* **WORK INSTRUCTION**:
The copy should hold exactly the lines below from the one that contains "vement in occupational" through the one that contains "Thursday: 8:00am To 4:00pm" and nothing else, so no pictures.

* **INFORMATION GIVEN**:
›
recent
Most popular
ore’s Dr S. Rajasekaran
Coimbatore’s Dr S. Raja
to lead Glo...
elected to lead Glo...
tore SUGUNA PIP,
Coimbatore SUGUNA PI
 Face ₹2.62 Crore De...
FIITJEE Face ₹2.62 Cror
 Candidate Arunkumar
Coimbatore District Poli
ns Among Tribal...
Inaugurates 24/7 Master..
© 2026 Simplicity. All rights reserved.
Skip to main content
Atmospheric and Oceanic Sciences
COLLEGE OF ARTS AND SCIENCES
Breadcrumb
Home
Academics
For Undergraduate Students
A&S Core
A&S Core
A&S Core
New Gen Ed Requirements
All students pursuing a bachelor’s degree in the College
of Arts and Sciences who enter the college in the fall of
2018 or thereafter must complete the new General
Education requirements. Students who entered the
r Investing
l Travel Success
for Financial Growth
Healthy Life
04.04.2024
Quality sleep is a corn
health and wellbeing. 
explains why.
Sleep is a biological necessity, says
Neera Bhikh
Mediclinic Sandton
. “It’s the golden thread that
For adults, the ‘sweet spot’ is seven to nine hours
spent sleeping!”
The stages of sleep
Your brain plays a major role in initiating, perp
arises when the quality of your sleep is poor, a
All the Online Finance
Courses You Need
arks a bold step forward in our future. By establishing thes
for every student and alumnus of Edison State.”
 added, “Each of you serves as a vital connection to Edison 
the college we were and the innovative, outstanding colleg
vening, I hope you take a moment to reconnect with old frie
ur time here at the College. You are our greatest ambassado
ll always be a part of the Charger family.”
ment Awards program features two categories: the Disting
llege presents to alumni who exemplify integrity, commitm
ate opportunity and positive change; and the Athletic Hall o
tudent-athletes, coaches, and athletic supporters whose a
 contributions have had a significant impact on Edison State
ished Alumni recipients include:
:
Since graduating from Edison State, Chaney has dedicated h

...

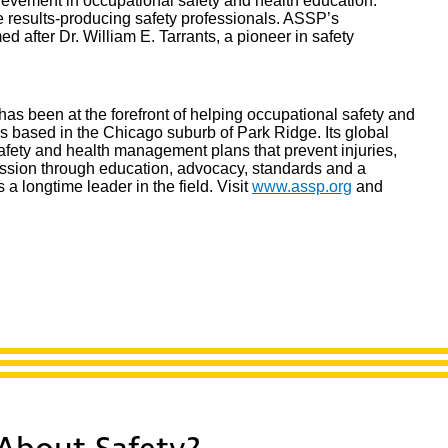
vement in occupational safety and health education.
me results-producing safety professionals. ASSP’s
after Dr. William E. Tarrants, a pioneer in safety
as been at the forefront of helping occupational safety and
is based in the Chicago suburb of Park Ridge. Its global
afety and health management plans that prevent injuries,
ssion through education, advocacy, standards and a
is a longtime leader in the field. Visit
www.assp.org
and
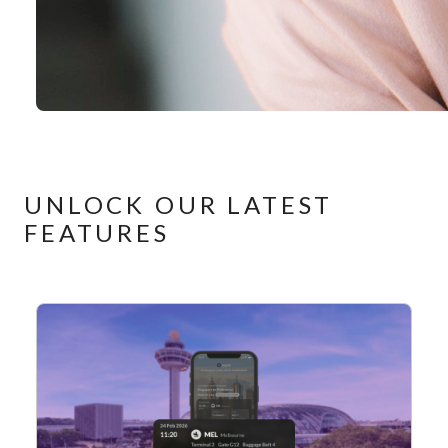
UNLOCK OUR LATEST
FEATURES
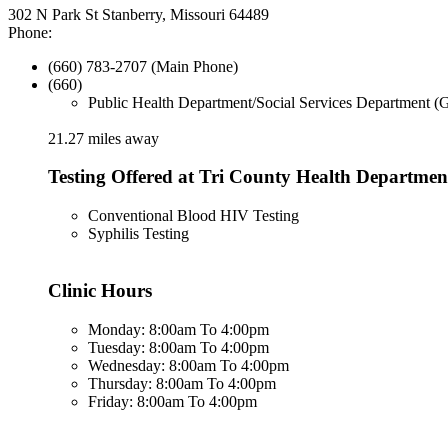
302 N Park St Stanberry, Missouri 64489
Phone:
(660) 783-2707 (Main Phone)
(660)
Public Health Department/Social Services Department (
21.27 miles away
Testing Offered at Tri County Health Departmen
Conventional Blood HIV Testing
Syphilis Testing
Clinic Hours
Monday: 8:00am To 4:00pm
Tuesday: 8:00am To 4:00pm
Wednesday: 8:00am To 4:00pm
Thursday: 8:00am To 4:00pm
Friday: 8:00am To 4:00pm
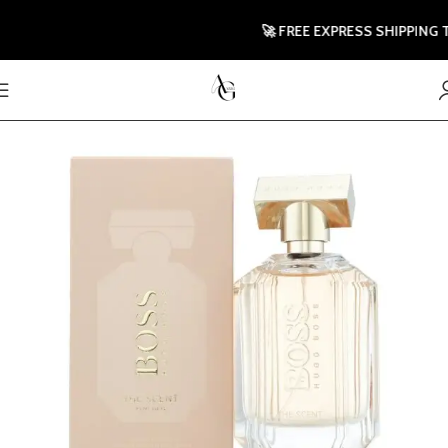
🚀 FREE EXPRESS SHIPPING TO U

* **WORKED SOLUTION**:
vement in occupational safety and health education.
me results-producing safety professionals. ASSP’s
after Dr. William E. Tarrants, a pioneer in safety
as been at the forefront of helping occupational safety and
is based in the Chicago suburb of Park Ridge. Its global
afety and health management plans that prevent injuries,
ssion through education, advocacy, standards and a
is a longtime leader in the field. Visit
www.assp.org
and
UNLOCK OUR LATEST
FEATURES
302 N Park St Stanberry, Missouri 64489
Phone:
(660) 783-2707 (Main Phone)
(660)
Public Health Department/Social Services Department (
21.27 miles away
Testing Offered at Tri County Health Departmen
Conventional Blood HIV Testing
Syphilis Testing
Clinic Hours
Monday: 8:00am To 4:00pm
Tuesday: 8:00am To 4:00pm
Wednesday: 8:00am To 4:00pm
Thursday: 8:00am To 4:00pm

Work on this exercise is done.